Infatti è proprio un format, nella copertina gli ospiti sono gli indovinelli, tanto è vero che c’è l’ospite segreto come enigma. Inoltre c’è la metafora del paroliere, perché per un cruciverba trovi le parole giuste così come un autore deve trovare le parole giuste.

P: Sì, infatti stiamo cercando di vedere se riusciamo a mettere in apertura un quarto d’ora con un grande enigmista.

 

Un’ultima domanda, che guarda al panorama musicale odierno. Data la tua attività di autore e paroliere, c’è qualche autore giovane che hai adocchiato e che ti ha affascinato?

P: Io in realtà ascolto molto anche i ragazzi del rap e della trap. Sono molto attento ai testi. Mi incuriosisce, ovviamente, tutto il mondo sonoro perché essendo, come dicevo, un musicista, mi approccio in realtà alle opere con la musica e non con le parole. Però ho, come tutti, un grande istinto per capire se un testo è scritto bene, poi il mio è esercitato.
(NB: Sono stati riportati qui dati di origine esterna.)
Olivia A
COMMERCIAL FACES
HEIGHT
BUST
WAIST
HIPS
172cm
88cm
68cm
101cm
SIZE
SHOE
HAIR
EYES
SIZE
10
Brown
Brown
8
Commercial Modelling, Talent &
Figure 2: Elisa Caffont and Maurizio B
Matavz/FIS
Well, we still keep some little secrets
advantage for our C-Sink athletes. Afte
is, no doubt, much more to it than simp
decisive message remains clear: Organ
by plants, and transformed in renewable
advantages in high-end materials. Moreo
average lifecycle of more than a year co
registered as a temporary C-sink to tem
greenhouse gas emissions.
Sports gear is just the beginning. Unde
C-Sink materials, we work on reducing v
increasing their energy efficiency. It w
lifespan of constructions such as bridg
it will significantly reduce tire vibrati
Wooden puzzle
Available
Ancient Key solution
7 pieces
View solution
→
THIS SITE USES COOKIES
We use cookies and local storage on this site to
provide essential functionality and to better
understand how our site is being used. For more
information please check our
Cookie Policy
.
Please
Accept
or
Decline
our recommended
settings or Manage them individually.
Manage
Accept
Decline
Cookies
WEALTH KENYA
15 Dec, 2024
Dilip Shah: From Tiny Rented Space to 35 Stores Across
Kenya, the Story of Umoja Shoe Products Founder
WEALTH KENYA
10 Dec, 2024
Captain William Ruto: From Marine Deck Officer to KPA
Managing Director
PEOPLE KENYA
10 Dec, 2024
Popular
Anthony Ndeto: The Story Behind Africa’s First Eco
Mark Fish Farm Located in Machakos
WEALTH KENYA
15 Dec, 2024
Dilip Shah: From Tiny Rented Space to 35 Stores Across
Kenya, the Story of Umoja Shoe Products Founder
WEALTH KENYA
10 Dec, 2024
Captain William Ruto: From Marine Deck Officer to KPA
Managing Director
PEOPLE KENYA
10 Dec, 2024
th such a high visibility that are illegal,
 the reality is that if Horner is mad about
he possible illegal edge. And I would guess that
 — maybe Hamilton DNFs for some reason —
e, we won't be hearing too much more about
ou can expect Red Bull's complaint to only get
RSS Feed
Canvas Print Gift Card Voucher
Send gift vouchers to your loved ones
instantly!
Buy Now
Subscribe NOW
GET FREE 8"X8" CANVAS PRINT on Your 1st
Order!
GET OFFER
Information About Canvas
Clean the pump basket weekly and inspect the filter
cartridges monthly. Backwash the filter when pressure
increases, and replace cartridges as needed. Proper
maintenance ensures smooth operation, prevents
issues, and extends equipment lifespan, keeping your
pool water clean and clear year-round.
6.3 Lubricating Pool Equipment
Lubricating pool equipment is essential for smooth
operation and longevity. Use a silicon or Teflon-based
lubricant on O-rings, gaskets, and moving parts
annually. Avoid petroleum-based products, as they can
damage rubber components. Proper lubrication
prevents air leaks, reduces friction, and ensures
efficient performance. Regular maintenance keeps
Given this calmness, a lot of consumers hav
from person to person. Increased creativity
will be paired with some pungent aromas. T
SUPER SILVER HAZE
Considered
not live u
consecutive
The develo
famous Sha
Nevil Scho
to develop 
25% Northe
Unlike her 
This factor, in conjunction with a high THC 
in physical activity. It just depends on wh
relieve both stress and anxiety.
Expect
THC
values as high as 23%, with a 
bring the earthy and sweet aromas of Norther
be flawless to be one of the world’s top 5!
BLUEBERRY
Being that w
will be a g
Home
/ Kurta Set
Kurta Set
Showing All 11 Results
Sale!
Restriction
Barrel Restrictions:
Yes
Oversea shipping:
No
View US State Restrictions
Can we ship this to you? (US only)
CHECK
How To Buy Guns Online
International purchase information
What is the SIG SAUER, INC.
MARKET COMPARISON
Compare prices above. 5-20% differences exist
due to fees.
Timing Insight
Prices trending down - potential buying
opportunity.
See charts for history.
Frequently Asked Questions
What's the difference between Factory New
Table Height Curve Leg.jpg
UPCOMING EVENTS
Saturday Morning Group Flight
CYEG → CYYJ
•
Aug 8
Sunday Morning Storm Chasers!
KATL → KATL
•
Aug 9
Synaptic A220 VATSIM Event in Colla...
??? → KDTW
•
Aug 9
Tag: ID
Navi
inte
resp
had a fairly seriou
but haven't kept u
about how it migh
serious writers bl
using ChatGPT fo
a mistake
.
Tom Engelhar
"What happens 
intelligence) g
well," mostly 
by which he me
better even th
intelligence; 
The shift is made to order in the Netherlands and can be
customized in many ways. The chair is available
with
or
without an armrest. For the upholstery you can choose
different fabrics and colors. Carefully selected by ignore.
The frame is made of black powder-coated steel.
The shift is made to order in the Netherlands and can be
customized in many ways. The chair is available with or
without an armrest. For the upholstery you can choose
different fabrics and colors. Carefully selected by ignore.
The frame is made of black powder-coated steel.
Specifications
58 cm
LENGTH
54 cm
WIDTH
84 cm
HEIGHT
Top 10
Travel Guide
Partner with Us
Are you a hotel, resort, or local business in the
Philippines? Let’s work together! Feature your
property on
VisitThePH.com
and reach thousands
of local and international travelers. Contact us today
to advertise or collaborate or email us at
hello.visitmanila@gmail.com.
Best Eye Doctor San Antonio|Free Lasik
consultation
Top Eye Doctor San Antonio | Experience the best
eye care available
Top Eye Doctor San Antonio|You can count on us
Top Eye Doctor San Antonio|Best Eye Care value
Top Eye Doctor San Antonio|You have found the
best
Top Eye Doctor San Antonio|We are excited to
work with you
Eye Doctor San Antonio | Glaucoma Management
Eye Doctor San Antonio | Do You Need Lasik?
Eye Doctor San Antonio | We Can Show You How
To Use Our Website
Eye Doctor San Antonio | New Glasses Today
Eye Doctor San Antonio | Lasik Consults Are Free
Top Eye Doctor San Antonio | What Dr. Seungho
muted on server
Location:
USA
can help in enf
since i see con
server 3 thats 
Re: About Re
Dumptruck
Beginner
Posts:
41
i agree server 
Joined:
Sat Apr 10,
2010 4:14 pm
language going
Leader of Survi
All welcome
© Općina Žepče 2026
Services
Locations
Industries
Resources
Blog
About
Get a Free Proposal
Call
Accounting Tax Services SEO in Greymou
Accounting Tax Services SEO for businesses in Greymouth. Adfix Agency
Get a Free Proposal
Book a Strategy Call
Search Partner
Però c’è una cosa che ho visto negli anni: io da giovane ero un fenomenale chitarrista da spiaggia, sapevo tutte le canzoni ad orecchio e vedevo che la gente sapeva le canzoni scritte meglio. L’armonia nella scrittura ti permetteva di impararle a memoria, ad esempio il disco di Mahmood, quando è uscito dopo Sanremo, mi era piaciuto molto, così come capisco benissimo che Calcutta, oltre alla scrittura, ha qualcosa nella voce che è una tradizione, non solo italiana, che sia Battisti sia Rino Gaetano possedevano, una voce un po’ disperata e liberatoria di cui tutti abbiamo bisogno. I cantanti… è bellissimo ascoltarli, prendiamo De Gregori. Però altri li canti proprio dalla platea ad un volume pazzesco ed è bellissimo, quindi in realtà ho gli occhi aperti. Mi è piaciuto molto anche l’ultimo pezzo di Brunori, che mi sembra sia arrivato ad una sintesi importante, quindi nel panorama c’è un cataclisma, un grande ricambio ed una spinta molto forte. Questa non la chiamerei crisi del mercato, perché il mercato è proprio cambiato, quindi bisogna ragionare in modi diversi. Ma lo si vede anche dai numeri dal vivo: certi ragazzi fanno numeri pazzeschi, per cui vuol dire che la calamita è sempre in azione.